With 4 possible amino acids, and three bases to a codon, there are 64 possible codons, so the coding is degenerate(i.e. there are usually several codons for a given amino acid).
For example: UUU = Phe
CCU = Leu
In addition, there are three "stop" codons, used to mark the end of the protein. These stop codons are called "amber", "ochre" and "opal".
The coding for amino acids is largely consistent across organisms, which argues for a single point of origin for this mechanism. Also, the third base in the codon is the least significant - for example UUA, UUC, UUG, and UUU all refer to Phe. This corresponds to the observation that, in the ribosome, the third hydrogen pair bond between the codon and anti-codon is the weakest.
Also remember that this process is not 100% accurate.
In more complex organisms, the individual 'genes' that encode proteins are often broken up in the DNA, so there is a stage of transcription called 'splicing', in which the relevant chunks are chopped up and reassembled to get the 'real' gene. This means that looking for a particular protein's gene in DNA is tricky (i.e. it is not a simple string search).
Types of RNA:
We have already seen mRNA and tRNA. There is also rRNA - ribosomal RNA, because the ribosomes are principally constructed from RNA (looks like bootstrapping to me . . .).

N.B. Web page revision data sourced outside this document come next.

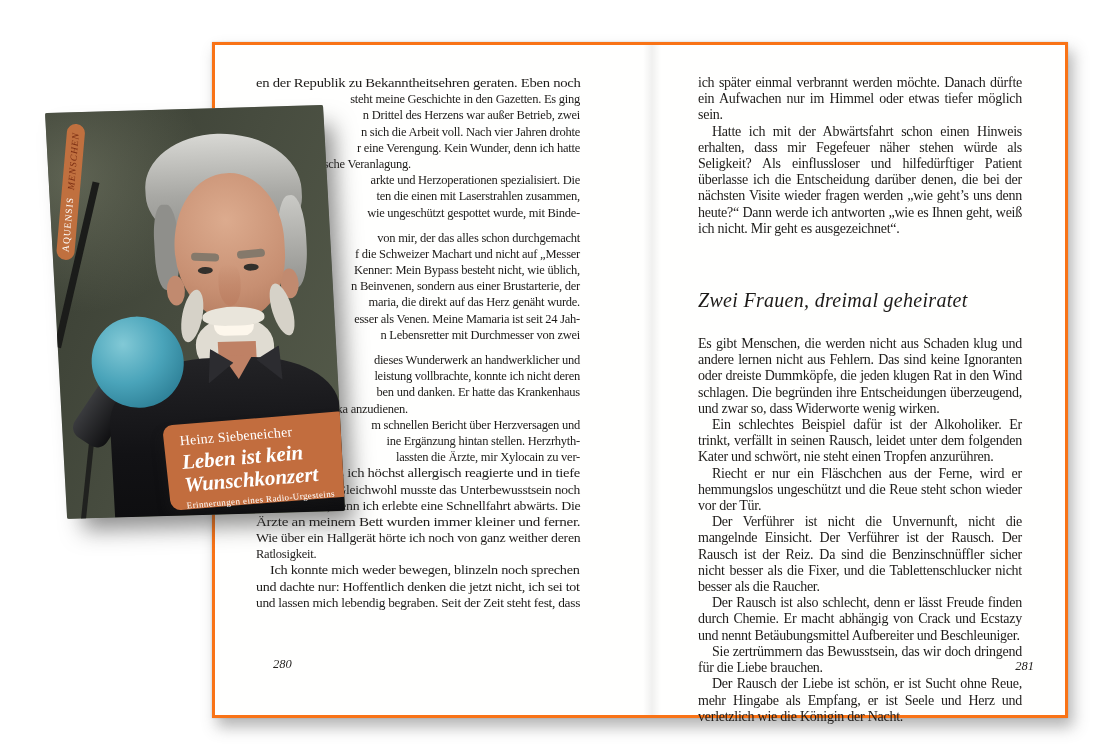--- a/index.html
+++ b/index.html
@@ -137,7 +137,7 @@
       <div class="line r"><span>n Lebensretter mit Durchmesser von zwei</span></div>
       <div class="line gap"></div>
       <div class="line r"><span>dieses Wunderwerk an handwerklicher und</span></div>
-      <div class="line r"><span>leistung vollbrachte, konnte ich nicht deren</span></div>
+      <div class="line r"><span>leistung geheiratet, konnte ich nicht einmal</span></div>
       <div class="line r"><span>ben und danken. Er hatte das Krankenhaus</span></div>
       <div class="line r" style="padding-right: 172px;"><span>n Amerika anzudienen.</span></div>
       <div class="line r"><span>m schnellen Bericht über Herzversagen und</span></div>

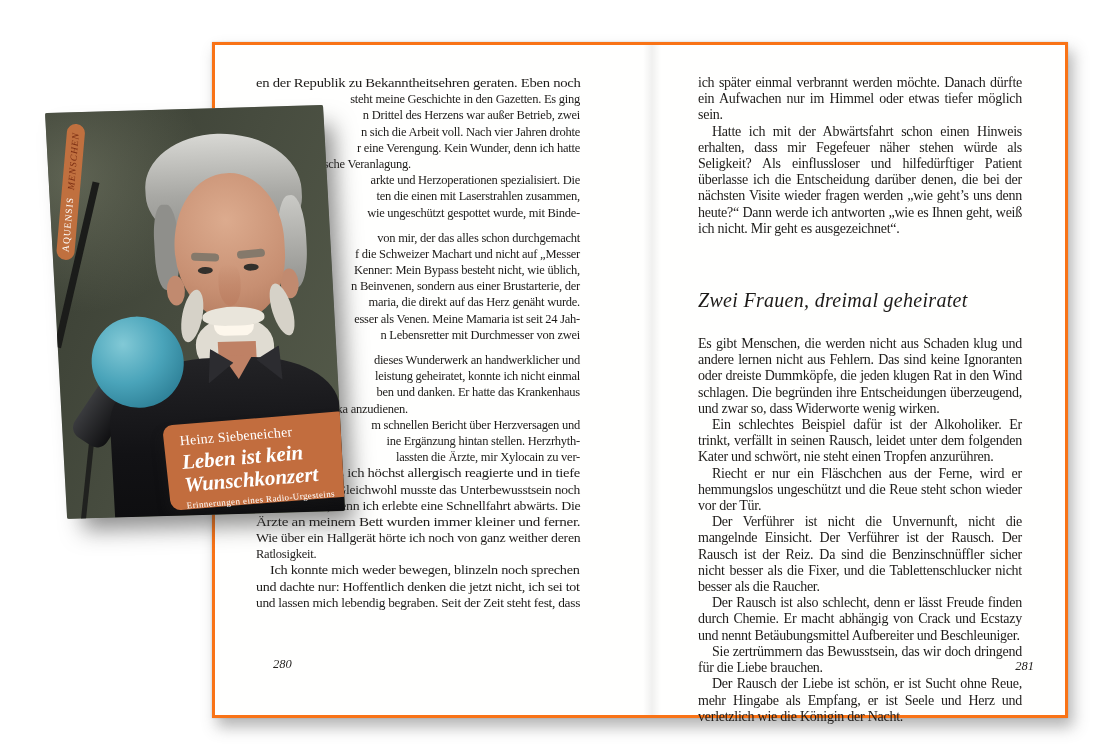--- a/index.html
+++ b/index.html
@@ -164,7 +164,7 @@
     <div id="right-paras-2">
         <p class="para">Es gibt Menschen, die werden nicht aus Schaden klug und andere lernen nicht aus Fehlern. Das sind keine Ignoranten oder dreiste Dummköpfe, die jeden klugen Rat in den Wind schlagen. Die begründen ihre Entscheidungen überzeugend, und zwar so, dass Widerworte wenig wirken.</p>
         <p class="para ind">Ein schlechtes Beispiel dafür ist der Alkoholiker. Er trinkt, verfällt in seinen Rausch, leidet unter dem folgenden Kater und schwört, nie steht einen Tropfen anzurühren.</p>
-        <p class="para ind">Riecht er nur ein Fläschchen aus der Ferne, wird er hemmungslos ungeschützt und die Reue steht schon wieder vor der Tür.</p>
+        <p class="para ind">Riecht er nur ein Fläschchen aus der Ferne, wird er hemmungslos rückfällig und die Reue vier schon wieder vor der Tür.</p>
         <p class="para ind">Der Verführer ist nicht die Unvernunft, nicht die mangelnde Einsicht. Der Verführer ist der Rausch. Der Rausch ist der Reiz. Da sind die Benzinschnüffler sicher nicht besser als die Fixer, und die Tablettenschlucker nicht besser als die Raucher.</p>
         <p class="para ind">Der Rausch ist also schlecht, denn er lässt Freude finden durch Chemie. Er macht abhängig von Crack und Ecstazy und nennt Betäubungsmittel Aufbereiter und Beschleuniger.</p>
         <p class="para ind">Sie zertrümmern das Bewusstsein, das wir doch dringend für die Liebe brauchen.</p>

In E. coli, for example, the RNA in a cell breaks down as follows:
Of these forms, mRNA is actively broken down in the cell, in order to facilitate gene product regulation (if it stayed around forever, it would be hard to stop making a particular gene product). tRNA, on the other hand, is recycled: when the amino acid is detached from tRNA during transcription, the tRNA floats off to find another molecule of the amino acid.
A Weird Example:
An exception to the rule that codons are consistent across species is "procaryotic selenocysteine insertion", in which an extra amino acid (selenocysteine) can be inserted into a protein when the UGA (amber?) stop codon is met
What happens here is that if a suitable chunk of the mRNA strand (further downstream: i.e. towards the 3' end) matches a structure built into the ribosome, the effect of the codon/anti-codon match is modified to substitute a selenocysteine instead of stopping.
If a subsequent amber stop codon is encountered, it will revert to the stop meaning. (It was not clear whether this insertion can happen multiple times in the same protein). Also note that the recognition structure may actually be composed of codons that have meaning for the protein!
In any event, this changes the "grammar" of RNA-protein translation from context-free to context-sensitive!
A similar situation occurs when a 'pseudoknot' structure is used to force a UAG codon (another stop codon) to act as a GAG codon.